Hinckley should be living comfortably in his new surroundings. His mother lives in the in Kingsmill Resort gated community, which includes three golf courses, including one that has been played by former President Bill Clinton.
Many in his soon-to-be community are not happy that he has been freed.
The Washingtonian has reported that the notorious shooter has attempted to volunteer at several community organizations, but all of them have turned down his offers. Many residents are angry or scared about the shooter’s full-time return to the community.
Everyone freaking out about John Hinckley's release back to Williamsburg, the man spent 35 years in a psych institution.
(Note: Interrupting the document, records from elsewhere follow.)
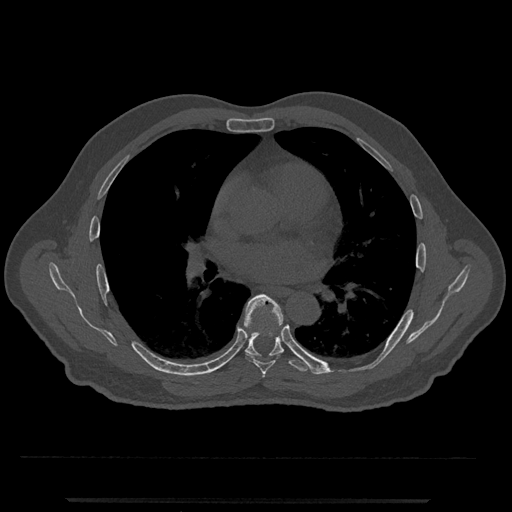
CT including the spine, one axial slice; slice 713 of 797 in the series (ordered by position); bone window (W 1800 / L 400 HU); 0.5 mm slice thickness; 512 × 512 image matrix, field of view 419 × 419 mm. Male patient, age 63 years. From the clinical record (not read from this slice): primary cancer: prostate.
Annotated regions visible in this slice (semi-automatic segmentation, software-assisted and operator-edited):
- T5 vertebra: bounding box [x1, y1, x2, y2] px = [262, 374, 265, 377]
- T6 vertebra: [244, 294, 283, 374]
- T7 vertebra: [221, 294, 321, 375]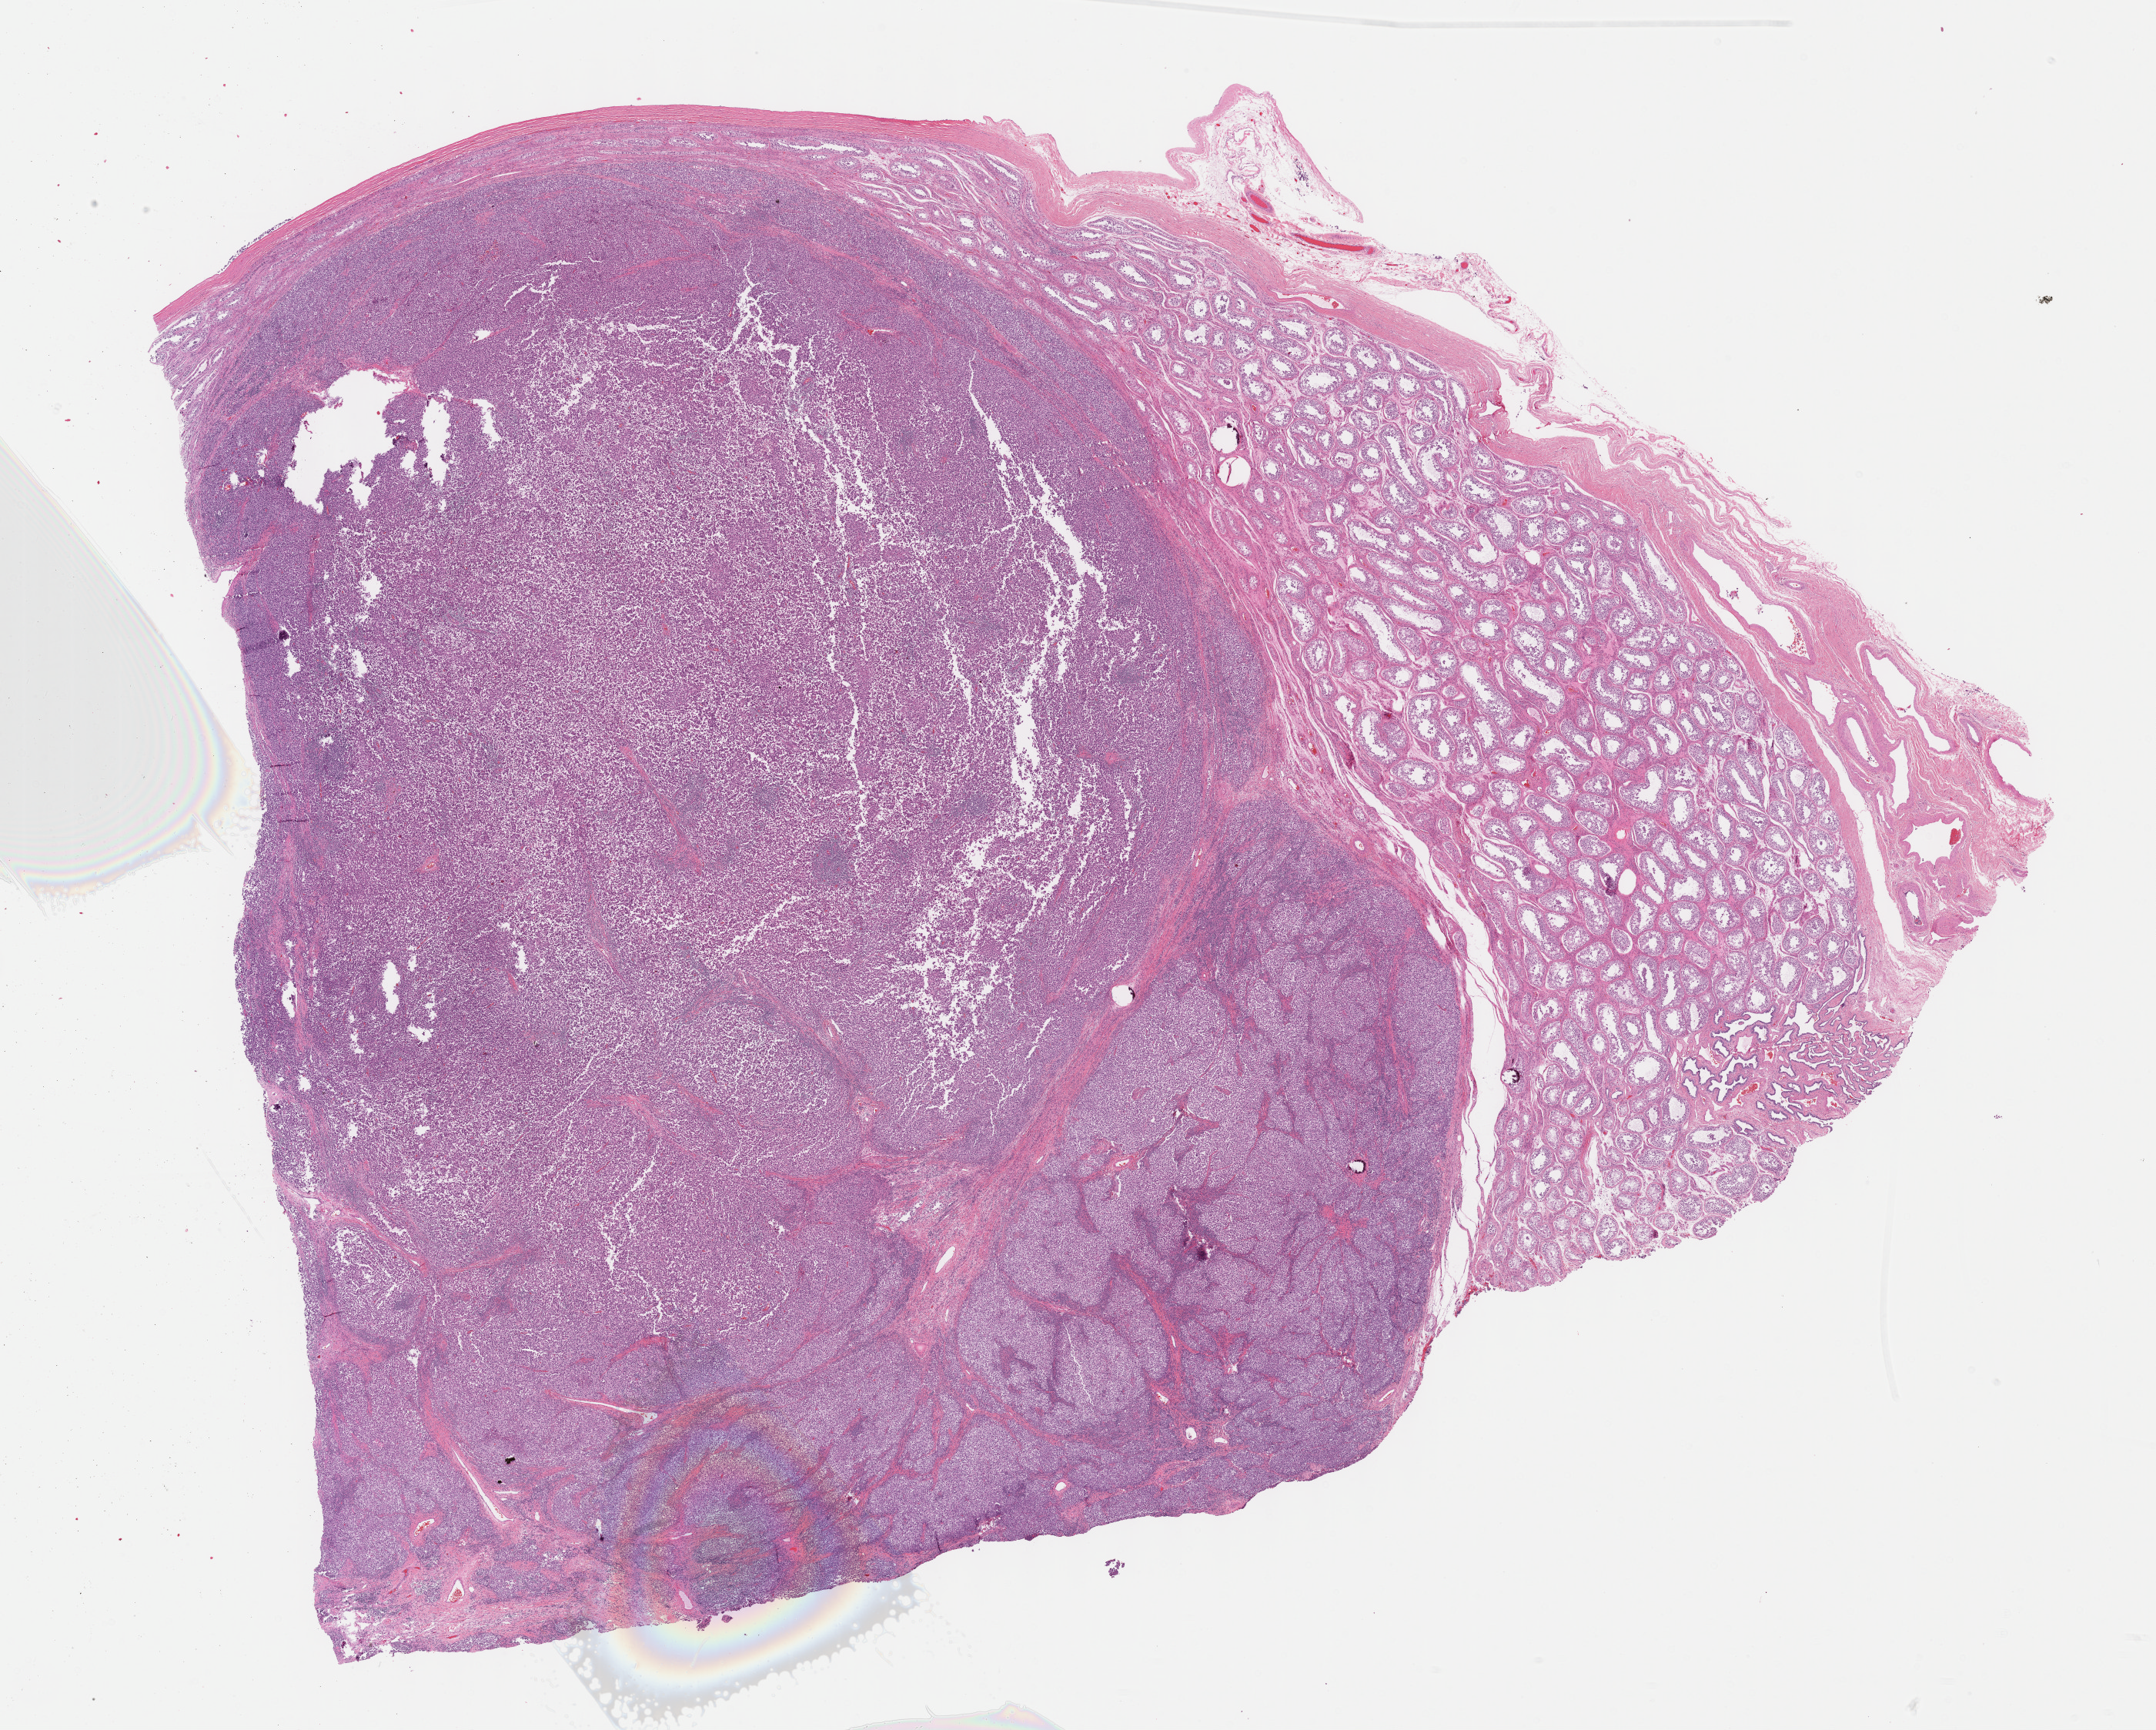
Digitized H&E tissue section (whole slide), a low-resolution overview of the entire scanned area, about 22.7 x 18.2 mm (acquisition: 40x scan); formalin-fixed paraffin-embedded (FFPE) diagnostic section; testis, primary tumour sample. Male patient; age at initial diagnosis 38 years.
Pathologic diagnosis: Seminoma, NOS. Laterality: left.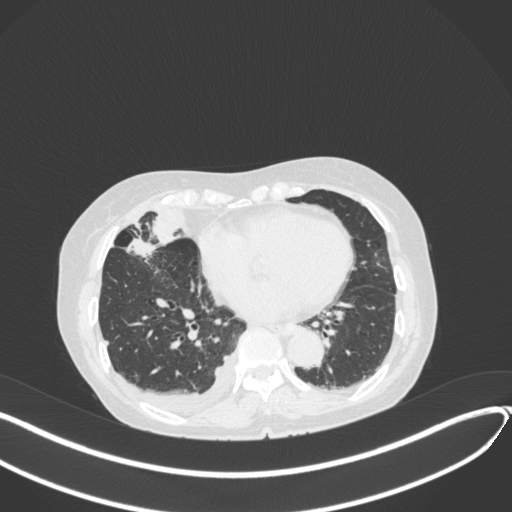
Chest CT, one axial slice; slice 144 of 418 in the series (ordered by position); 120 kVp; lung window (W 1500 / L -600 HU); 1 mm slice thickness; 512 × 512 image matrix, field of view 400 × 400 mm. Female patient, age 75 years. From the clinical record (not read from this slice): clinical TNM (as recorded): T2a N3 M0.
Outlined on this slice (rectangle marked by the reading radiologist):
- lung tumour (recorded histology: adenocarcinoma): bounding box [x1, y1, x2, y2] px = [123, 233, 157, 258]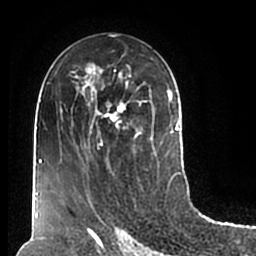
Breast MRI (dynamic contrast-enhanced), one axial slice; slice 104 of 200 in the series (ordered by position); cropped to one breast; dynamic contrast-enhanced series, time point 2 of 7 at this slice position (early post-contrast); 1.5 T; TE 2.2 ms, TR 4.6 ms; 256 × 256 image matrix, field of view 160 × 160 mm. Female patient.
Structures marked on this image (semi-automatic segmentation, software-assisted and operator-edited):
- enhancing-tissue mask used for the functional tumour volume (all voxels passing the contrast-enhancement thresholds inside the analysis volume; usually the tumour): bounding box <75,54,180,210> (left, top, right, bottom; pixels)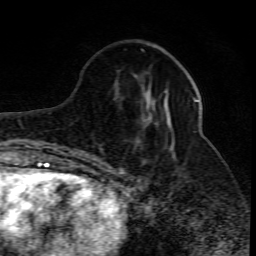
Breast MRI (dynamic contrast-enhanced), one axial slice. Position 28 of 80 along the scan axis. Cropped to one breast. Dynamic contrast-enhanced series, time point 2 of 10 at this slice position (early post-contrast). 1.5 T. TE 4.3 ms, TR 10.1 ms. 2 mm slice thickness. 256 × 256 image matrix, field of view 160 × 160 mm. Female patient.
Outlined on this slice (semi-automatically segmented with operator editing):
- enhancing-tissue mask used for the functional tumour volume (all voxels passing the contrast-enhancement thresholds inside the analysis volume; usually the tumour): bounding box <122,91,198,170> (left, top, right, bottom; pixels)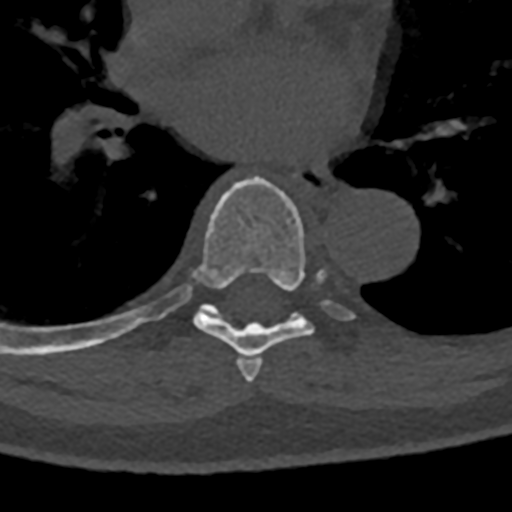
CT including the spine, one axial slice. Slice 756 of 797 in the series (ordered by position). Bone window (W 1800 / L 400 HU). 0.5 mm slice thickness. 512 × 512 image matrix, field of view 160 × 160 mm. Patient: male, 74 years. From the clinical record (not read from this slice): primary cancer: renal; vertebrae with lytic lesions (as recorded): T10, L1, L2, L3, L4, L5.
Structures marked on this image (semi-automatic segmentation, software-assisted and operator-edited):
- T6 vertebra: bounding box (x1, y1, x2, y2) in pixels: (242, 358, 263, 383)
- T7 vertebra: (71, 176, 355, 371)
- T8 vertebra: (70, 321, 141, 351)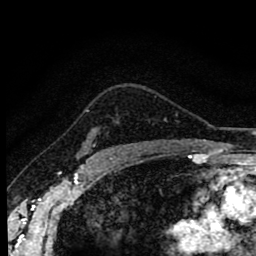
Breast MRI (dynamic contrast-enhanced), one axial slice; position 66 of 80 along the scan axis; cropped to one breast; dynamic contrast-enhanced series, time point 2 of 8 at this slice position (early post-contrast); 1.5 T; TE 2.7 ms, TR 6.6 ms; 2 mm slice thickness; 256 × 256 image matrix, field of view 150 × 150 mm. Female patient.
Annotated regions visible in this slice (semi-automatically segmented with operator editing):
- enhancing-tissue mask used for the functional tumour volume (all voxels passing the contrast-enhancement thresholds inside the analysis volume; usually the tumour): box from (x=87, y=111) to (x=95, y=147) px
— Erin Casey (@EriiinnCasey) July 28, 2016
Isn't it sad that mad man Hinckley has been released to a gated community next door to an American historic landmark – Williamsburg Va.
— Charles T. Joyner (@lemuellam) July 28, 2016
People of Williamsburg, Virginia: I sincerely hope that none of you encounter John Hinckley Jr at Target.
— Parker (@parkerwkennedy) July 28, 2016
“It’s not a matter of forgiveness but a matter of security,” one neighbor who lives about a half mile from Hinckley’s mother told the Chicago Tribune.
However, Hinckley’s longtime defense attorney told the press that there is “misplaced fear” now that he has been freed. He cited medical experts who testified in a lengthy court opinion that Hinckley was stable and had been in remission for more than 27 years. “If those people who have concerns were fully informed, they’d have nothing to worry about,” he said.